Key Delaware lawmakers oppose ‘shell game’ of moving prisoners out of state
Looking to reduce $400,000 a week in corrections overtime, Gov. John Carney is mulling the mass move of up to 600 inmates.
Some key Delaware lawmakers have sent a letter to Gov. John Carney, hoping to dissuade him from moving hundreds of higher-security prison inmates out of state because of a chronic prison guard shortage.
WHYY reported last month that Carney, who is looking to reduce $400,000 a week in corrections overtime, is mulling the mass move of up to 600 inmates in a medium-maximum security unit at the Delaware’s largest prison for men, the Vaughn Correctional Center near Smyrna.
The key reason is that, despite raising the staring salary to $43,000 for correctional officers, nearly one in seven of those jobs are vacant.

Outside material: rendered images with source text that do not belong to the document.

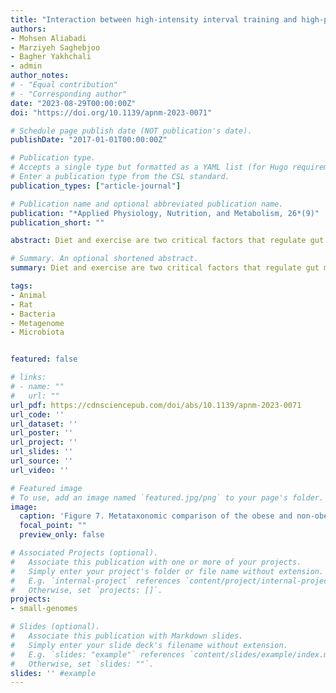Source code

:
 ```yaml
---
title: "Interaction between high-intensity interval training and high-protein diet on gut microbiota composition and body weight in obese male rats"
authors:
- Mohsen Aliabadi
- Marziyeh Saghebjoo
- Bagher Yakhchali
- admin
author_notes:
# - "Equal contribution"
# - "Corresponding author"
date: "2023-08-29T00:00:00Z"
doi: "https://doi.org/10.1139/apnm-2023-0071"

# Schedule page publish date (NOT publication's date).
publishDate: "2017-01-01T00:00:00Z"

# Publication type.
# Accepts a single type but formatted as a YAML list (for Hugo requirements).
# Enter a publication type from the CSL standard.
publication_types: ["article-journal"]

# Publication name and optional abbreviated publication name.
publication: "*Applied Physiology, Nutrition, and Metabolism, 26*(9)"
publication_short: ""

abstract: Diet and exercise are two critical factors that regulate gut microbiota, affecting weight management. The present study investigated the effect of 10 weeks of high-intensity interval training (HIIT) and a high-protein diet (HPD) on gut microbiota composition and body weight changes in obese male Wistar rats. Forty obese rats were randomly divided into five groups, including HPD, HIIT + HPD, HIIT + high-fat diet (HFD) (continuing HFD during intervention), obese control 1 (continuing HFD during intervention), obese control 2 (cutting off HFD at the beginning of the intervention and continuing standard diet), and eight non-obese Wistar rats as a non-obese control (NOC) group (standard diet). Microbial community composition and diversity analysis by sequencing 16S rRNA genes derived from the fecal samples, body weight, and Lee index were assessed. The body weight and Lee index in the NOC, HIIT + HFD, HPD, and HIIT + HPD groups were significantly lower than that in the OC1 and OC2 groups along with the lower body weight and Lee index in the HPD and HIIT + HPD groups compared with the HIIT + HFD group. Also, HFD consumption and switching from HFD to a standard diet or HPD increased gut microbiota dysbiosis. Furthermore, HIIT along with HFD increased the adverse effects of HFD on gut microbiota, while the HIIT + HPD increased microbial richness, improved gut microbiota dysbiosis, and changed rats’ phenotype to lean. It appears that HFD discontinuation without doing HIIT does not improve gut microbiota dysbiosis. Also, the HIIT + HFD, HPD, and HIIT + HPD slow down HFD-induced weight gain, but HIIT + HPD is a more reliable strategy for weight management due to its beneficial effects on gut microbiota composition.

# Summary. An optional shortened abstract.
summary: Diet and exercise are two critical factors that regulate gut microbiota, affecting weight management. The present study investigated the effect of 10 weeks of high-intensity interval training (HIIT) and a high-protein diet (HPD) on gut microbiota composition and body weight changes in obese male Wistar rats. Forty obese rats were randomly divided into five groups, including HPD, HIIT + HPD, HIIT + high-fat diet (HFD) (continuing HFD during intervention), obese control 1 (continuing HFD during intervention), obese control 2 (cutting off HFD at the beginning of the intervention and continuing standard diet), and eight non-obese Wistar rats as a non-obese control (NOC) group (standard diet). Microbial community composition and diversity analysis by sequencing 16S rRNA genes derived from the fecal samples, body weight, and Lee index were assessed. The body weight and Lee index in the NOC, HIIT + HFD, HPD, and HIIT + HPD groups were significantly lower than that in the OC1 and OC2 groups along with the lower body weight and Lee index in the HPD and HIIT + HPD groups compared with the HIIT + HFD group. Also, HFD consumption and switching from HFD to a standard diet or HPD increased gut microbiota dysbiosis. Furthermore, HIIT along with HFD increased the adverse effects of HFD on gut microbiota, while the HIIT + HPD increased microbial richness, improved gut microbiota dysbiosis, and changed rats’ phenotype to lean. It appears that HFD discontinuation without doing HIIT does not improve gut microbiota dysbiosis. Also, the HIIT + HFD, HPD, and HIIT + HPD slow down HFD-induced weight gain, but HIIT + HPD is a more reliable strategy for weight management due to its beneficial effects on gut microbiota composition.

tags:
- Animal
- Rat
- Bacteria
- Metagenome
- Microbiota


featured: false

# links:
# - name: ""
#   url: ""
url_pdf: https://cdnsciencepub.com/doi/abs/10.1139/apnm-2023-0071
url_code: ''
url_dataset: ''
url_poster: ''
url_project: ''
url_slides: ''
url_source: ''
url_video: ''

# Featured image
# To use, add an image named `featured.jpg/png` to your page's folder. 
image:
  caption: 'Figure 7. Metataxonomic comparison of the obese and non-obese groups before the intervention at the phylum level'
  focal_point: ""
  preview_only: false

# Associated Projects (optional).
#   Associate this publication with one or more of your projects.
#   Simply enter your project's folder or file name without extension.
#   E.g. `internal-project` references `content/project/internal-project/index.md`.
#   Otherwise, set `projects: []`.
projects:
- small-genomes

# Slides (optional).
#   Associate this publication with Markdown slides.
#   Simply enter your slide deck's filename without extension.
#   E.g. `slides: "example"` references `content/slides/example/index.md`.
#   Otherwise, set `slides: ""`.
slides: '' #example
---
```

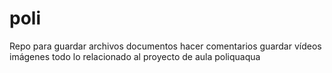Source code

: # poli
Repo para guardar archivos documentos hacer comentarios guardar vídeos imágenes todo lo relacionado al proyecto de aula poliquaqua
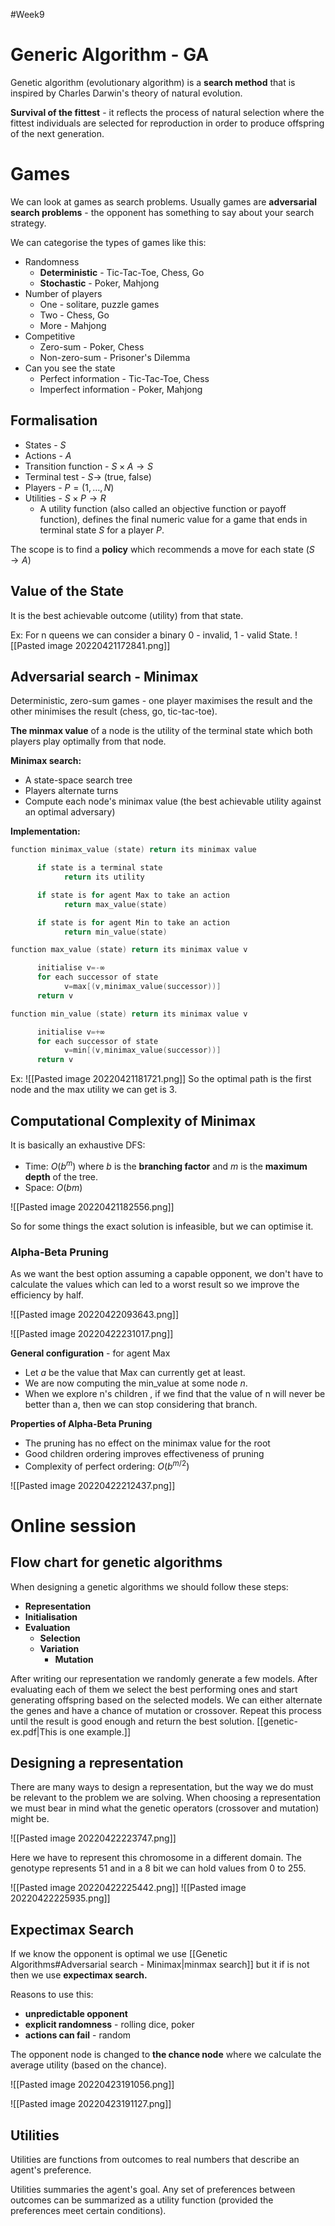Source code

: #Week9 
# Generic Algorithm - GA
Genetic algorithm (evolutionary algorithm) is a **search method** that is inspired by Charles Darwin's theory of natural evolution.

**Survival of the fittest** - it reflects the process of natural selection where the fittest individuals are selected for reproduction in order to produce offspring of the next generation.

# Games
We can look at games as search problems. Usually games are **adversarial search problems** - the opponent has something to say about your search strategy.

We can categorise the types of games like this:
- Randomness
	- **Deterministic** - Tic-Tac-Toe, Chess, Go
	- **Stochastic** - Poker, Mahjong
- Number of players
	- One - solitare, puzzle games
	- Two - Chess, Go
	- More - Mahjong
- Competitive
	- Zero-sum - Poker, Chess
	- Non-zero-sum - Prisoner's Dilemma 
- Can you see the state
	- Perfect information - Tic-Tac-Toe, Chess
	- Imperfect information - Poker, Mahjong

## Formalisation
- States - $S$
- Actions - $A$
- Transition function - $S \times A \rightarrow S$
- Terminal test - $S \rightarrow$ (true, false)
- Players - $P=(1, \dots , N)$
- Utilities - $S \times P \rightarrow R$
	- A utility function (also called an objective function or payoff function), defines the final numeric value for a game that ends in terminal state $S$ for a player $P$.

The scope is to find a **policy** which recommends a move for each state ($S \rightarrow A$)

## Value of the State
It is the best achievable outcome (utility) from that state. 

Ex: For n queens we can consider a binary 0 - invalid, 1 - valid State. 
![[Pasted image 20220421172841.png]]

## Adversarial search - Minimax

Deterministic, zero-sum games - one player maximises the result and the other minimises the result (chess, go, tic-tac-toe).

**The minmax value** of a node is the utility of the terminal state which both players play optimally from that node.

**Minimax search:**
- A state-space search tree
- Players alternate turns
- Compute each node's minimax value (the best achievable utility against an optimal adversary)

**Implementation:**

``` C
function minimax_value (state) return its minimax value

      if state is a terminal state
            return its utility

      if state is for agent Max to take an action
            return max_value(state)

      if state is for agent Min to take an action
            return min_value(state)
```

``` C
function max_value (state) return its minimax value v

      initialise v=-∞
      for each successor of state
            v=max⁡[(v,minimax⁡_value(successor))]
      return v
```

``` C
function min_value (state) return its minimax value v

      initialise v=+∞
      for each successor of state
            v=min⁡[(v,minimax⁡_value(successor))]
      return v
```

Ex:
![[Pasted image 20220421181721.png]]
So the optimal path is the first node and the max utility we can get is 3.

## Computational Complexity of Minimax
It is basically an exhaustive DFS:
- Time: $O(b^{m})$ where $b$ is the **branching factor** and $m$ is the **maximum depth** of the tree.
- Space: $O(bm)$

![[Pasted image 20220421182556.png]]

So for some things the exact solution is infeasible, but we can optimise it. 

### Alpha-Beta Pruning
As we want the best option assuming a capable opponent, we don't have to calculate the values which can led to a worst result so we improve the efficiency by half.

![[Pasted image 20220422093643.png]]

![[Pasted image 20220422231017.png]]

**General configuration** - for agent Max
- Let $a$ be the value that Max can currently get at least.
- We are now computing the min_value at some node $n$.
- When we explore n's children , if we find that the value of n will never be better than a, then we can stop considering that branch.

**Properties of Alpha-Beta Pruning**
- The pruning has no effect on the minimax value for the root
- Good children ordering improves effectiveness of pruning
- Complexity of perfect ordering: $O(b^{m/2})$


![[Pasted image 20220422212437.png]]


# Online session

## Flow chart for genetic algorithms
When designing a genetic algorithms we should follow these steps:
- **Representation**
- **Initialisation**
- **Evaluation**
	- **Selection**
	- **Variation**
		- **Mutation**

After writing our representation we randomly generate a few models. After evaluating each of them we select the best performing ones and start generating offspring based on the selected models. We can either alternate the genes and have a chance of mutation or crossover. Repeat this process until the result is good enough and return the best solution. [[genetic-ex.pdf|This is one example.]]

## Designing a representation

There are many ways to design a representation, but the way we do must be relevant to the problem we are solving. When choosing a representation we must bear in mind what the genetic operators (crossover and mutation) might be.

![[Pasted image 20220422223747.png]]

Here we have to represent this chromosome in a different domain. The genotype represents 51 and in a 8 bit we can hold values from 0 to 255.

![[Pasted image 20220422225442.png]]
![[Pasted image 20220422225935.png]]

## Expectimax Search 
If we know the opponent is optimal we use [[Genetic Algorithms#Adversarial search - Minimax|minmax search]] but it if is not then we use **expectimax search.**

Reasons to use this:
- **unpredictable opponent**
- **explicit randomness** - rolling dice, poker
- **actions can fail** - random

The opponent node is changed to **the chance node** where we calculate the average utility (based on the chance).

![[Pasted image 20220423191056.png]]

![[Pasted image 20220423191127.png]]

## Utilities 
Utilities are functions from outcomes to real numbers that describe an agent's preference.

Utilities summaries the agent's goal. Any set of preferences between outcomes can be summarized as a utility function (provided the preferences meet certain conditions).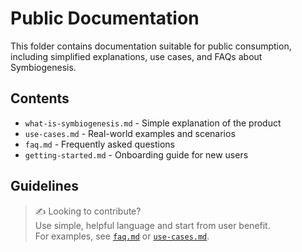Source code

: # Public Documentation

This folder contains documentation suitable for public consumption, including simplified explanations, use cases, and FAQs about Symbiogenesis.

## Contents

- `what-is-symbiogenesis.md` - Simple explanation of the product
- `use-cases.md` - Real-world examples and scenarios  
- `faq.md` - Frequently asked questions
- `getting-started.md` - Onboarding guide for new users

## Guidelines

> ✍️ Looking to contribute?  
> Use simple, helpful language and start from user benefit.  
> For examples, see [`faq.md`](./faq.md) or [`use-cases.md`](./use-cases.md).
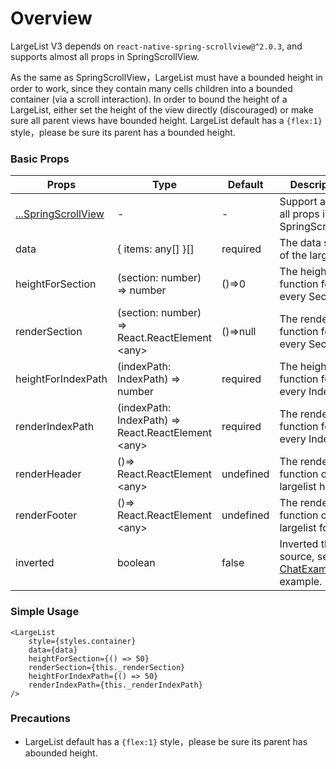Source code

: # Overview

LargeList V3 depends on `react-native-spring-scrollview@^2.0.3`, and supports almost all props in SpringScrollView.

As the same as SpringScrollView，LargeList must have a bounded height in order to work, since they contain many cells children into a bounded container (via a scroll interaction). In order to bound the height of a LargeList, either set the height of the view directly (discouraged) or make sure all parent views have bounded height. LargeList default has a `{flex:1}` style，please be sure its parent has a bounded height.

### Basic Props

Props  |  Type  |  Default  |  Description  
---- | ------ | --------- | --------
[...SpringScrollView](https://bolan9999.github.io/react-native-spring-scrollview/#/) | - | - | Support almost all props in SpringScrollView
data | { items: any[] }[] | required | The data source of the large list.
heightForSection | (section: number) => number | ()=>0 | The height function for every Section
renderSection | (section: number) => React.ReactElement &lt;any> | ()=>null | The render function for every Section
heightForIndexPath | (indexPath: IndexPath) => number | required | The height function for every IndexPath
renderIndexPath | (indexPath: IndexPath) => React.ReactElement &lt;any> | required | The render function for every IndexPath
renderHeader | ()=> React.ReactElement &lt;any> | undefined | The render function of largelist header
renderFooter | ()=> React.ReactElement &lt;any> | undefined | The render function of largelist footer
inverted | boolean | false | Inverted the data source, see [ChatExample](https://github.com/bolan9999/react-native-largelist/tree/master/Examples/ChatExample.js) for example.

### Simple Usage

```
<LargeList
    style={styles.container}
    data={data}
    heightForSection={() => 50}
    renderSection={this._renderSection}
    heightForIndexPath={() => 50}
    renderIndexPath={this._renderIndexPath}
/>
```

### Precautions
* LargeList default has a `{flex:1}` style，please be sure its parent has abounded height.
<!--* 在V3中，为了最大化优化性能，减少DOM节点数量, `renderIndexPath`、 `renderHeader` 、 `renderFooter` 的直系节点在内部都进行了切片重新装配操作，所以不要直接返回`Text`,`TextInput`,`Switch`等这类宽高样式不符合CSS规范的组件，推荐使用`View`或`TouchableOpacity`等组件包装一层。还有就是，他们本身已经具备正确的样式，不再建议使用`flex：1`。虽然您使用了也不会有什么问题。而`renderSection` 由于没有切片重新装配，则必须拥有`flex:1`样式，不然可能无法占满整个组头。-->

Now the chairs of the state Senate and House Corrections Committees are weighing in with their opposition.
“We believe that, rather than potentially move hundreds of Delaware residents to prisons in other states, it is more productive long-term to continue addressing the chronic understaffing of our correctional facilities,” the letter said.
“Moving inmates to out-of-state prisons will only mask that problem … If we want to address our prison population, then there are more long-term and beneficial solutions than the shell game of shipping our overflow problem to other states.”
The authors are state Reps. James “J.J.” Johnson and Larry Mitchell — chair and vice chair, respectively, of the House Corrections Committee — and Senate Corrections and Public Safety Committee chair Bruce Ennis.
The letter suggested several options to address the quandary, such as “contracting out’’ the officer jobs to an employment agency to fill vacancies and reducing the number of older prisoners and those held on bail – who make up about 40 percent of the 5,400 inmates and detainees.
The lawmakers also said Delaware should handle its own problems, rather than send them to another state.
“We felt that it should be addressed in-house,’’ Johnson told WHYY. “We have some people in there that haven’t been to trial yet, and the only reason they are being detained is because they can’t make bail.”
Many of the older prisoners are no longer a threat, Ennis said.
“On the ‘pops issue,’ I call it, where individuals are sick and elderly and no longer a harm to society, we ought to put those people before the board of parole, if necessary, to see if they qualify for release,’’ he said.
Carney hasn’t responded to their letter and would not agree to an interview on the issue.
But spokesman Jonathan Starkey told WHYY Friday in a written statement that, “We intend to keep legislators fully involved in this process as we consider all options to make our facilities safer for officers and inmates.”